● WHAT YOU NEED TO DO: Output exactly the lines below, starting with the line that has "für eine Snapshot" and going on through the line that has "In Power Apps", both included, and no other lines.

● DATA RECORDS:
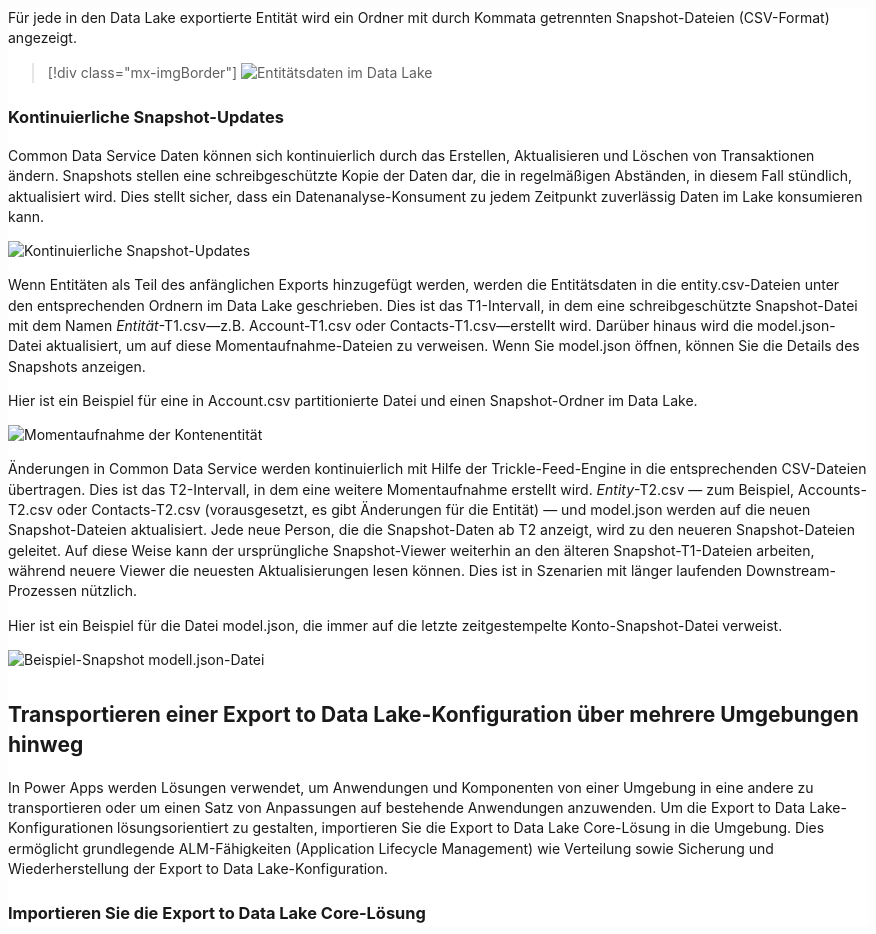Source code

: Für jede in den Data Lake exportierte Entität wird ein Ordner mit durch Kommata getrennten Snapshot-Dateien (CSV-Format) angezeigt.
   > [!div class="mx-imgBorder"] 
   > ![Entitätsdaten im Data Lake](media/entity-data-in-lake.png "Entitätsdaten im Data Lake") 

### <a name="continuous-snapshot-updates"></a>Kontinuierliche Snapshot-Updates

Common Data Service Daten können sich kontinuierlich durch das Erstellen, Aktualisieren und Löschen von Transaktionen ändern. Snapshots stellen eine schreibgeschützte Kopie der Daten dar, die in regelmäßigen Abständen, in diesem Fall stündlich, aktualisiert wird. Dies stellt sicher, dass ein Datenanalyse-Konsument zu jedem Zeitpunkt zuverlässig Daten im Lake konsumieren kann.

![Kontinuierliche Snapshot-Updates](media/snapshot-updates.png "Kontinuierliche Snapshot-Updates")

Wenn Entitäten als Teil des anfänglichen Exports hinzugefügt werden, werden die Entitätsdaten in die entity.csv-Dateien unter den entsprechenden Ordnern im Data Lake geschrieben. Dies ist das T1-Intervall, in dem eine schreibgeschützte Snapshot-Datei mit dem Namen *Entität*-T1.csv&mdash;z.B. Account-T1.csv oder Contacts-T1.csv&mdash;erstellt wird. Darüber hinaus wird die model.json-Datei aktualisiert, um auf diese Momentaufnahme-Dateien zu verweisen. Wenn Sie model.json öffnen, können Sie die Details des Snapshots anzeigen. 

Hier ist ein Beispiel für eine in Account.csv partitionierte Datei und einen Snapshot-Ordner im Data Lake.

![Momentaufnahme der Kontenentität](media/export-data-lake-account-snapshots.png "Momentaufnahme der Kontenentität") 

Änderungen in Common Data Service werden kontinuierlich mit Hilfe der Trickle-Feed-Engine in die entsprechenden CSV-Dateien übertragen. Dies ist das T2-Intervall, in dem eine weitere Momentaufnahme erstellt wird. *Entity*-T2.csv &mdash; zum Beispiel, Accounts-T2.csv oder Contacts-T2.csv (vorausgesetzt, es gibt Änderungen für die Entität) &mdash; und model.json werden auf die neuen Snapshot-Dateien aktualisiert. Jede neue Person, die die Snapshot-Daten ab T2 anzeigt, wird zu den neueren Snapshot-Dateien geleitet. Auf diese Weise kann der ursprüngliche Snapshot-Viewer weiterhin an den älteren Snapshot-T1-Dateien arbeiten, während neuere Viewer die neuesten Aktualisierungen lesen können. Dies ist in Szenarien mit länger laufenden Downstream-Prozessen nützlich. 

Hier ist ein Beispiel für die Datei model.json, die immer auf die letzte zeitgestempelte Konto-Snapshot-Datei verweist. 

![Beispiel-Snapshot modell.json-Datei](media/sample-snapshot-json.png "Beispiel für eine Snapshot model.json-Datei") 

## <a name="transporting-an-export-to-data-lake-configuration-across-environments"></a>Transportieren einer Export to Data Lake-Konfiguration über mehrere Umgebungen hinweg

In Power Apps werden Lösungen verwendet, um Anwendungen und Komponenten von einer Umgebung in eine andere zu transportieren oder um einen Satz von Anpassungen auf bestehende Anwendungen anzuwenden. Um die Export to Data Lake-Konfigurationen lösungsorientiert zu gestalten, importieren Sie die Export to Data Lake Core-Lösung in die Umgebung. Dies ermöglicht grundlegende ALM-Fähigkeiten (Application Lifecycle Management) wie Verteilung sowie Sicherung und Wiederherstellung der Export to Data Lake-Konfiguration. 

### <a name="import-the-export-to-data-lake-core-solution"></a>Importieren Sie die Export to Data Lake Core-Lösung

● COMPLETED TASK:
![Beispiel-Snapshot modell.json-Datei](media/sample-snapshot-json.png "Beispiel für eine Snapshot model.json-Datei") 

## <a name="transporting-an-export-to-data-lake-configuration-across-environments"></a>Transportieren einer Export to Data Lake-Konfiguration über mehrere Umgebungen hinweg

In Power Apps werden Lösungen verwendet, um Anwendungen und Komponenten von einer Umgebung in eine andere zu transportieren oder um einen Satz von Anpassungen auf bestehende Anwendungen anzuwenden. Um die Export to Data Lake-Konfigurationen lösungsorientiert zu gestalten, importieren Sie die Export to Data Lake Core-Lösung in die Umgebung. Dies ermöglicht grundlegende ALM-Fähigkeiten (Application Lifecycle Management) wie Verteilung sowie Sicherung und Wiederherstellung der Export to Data Lake-Konfiguration. 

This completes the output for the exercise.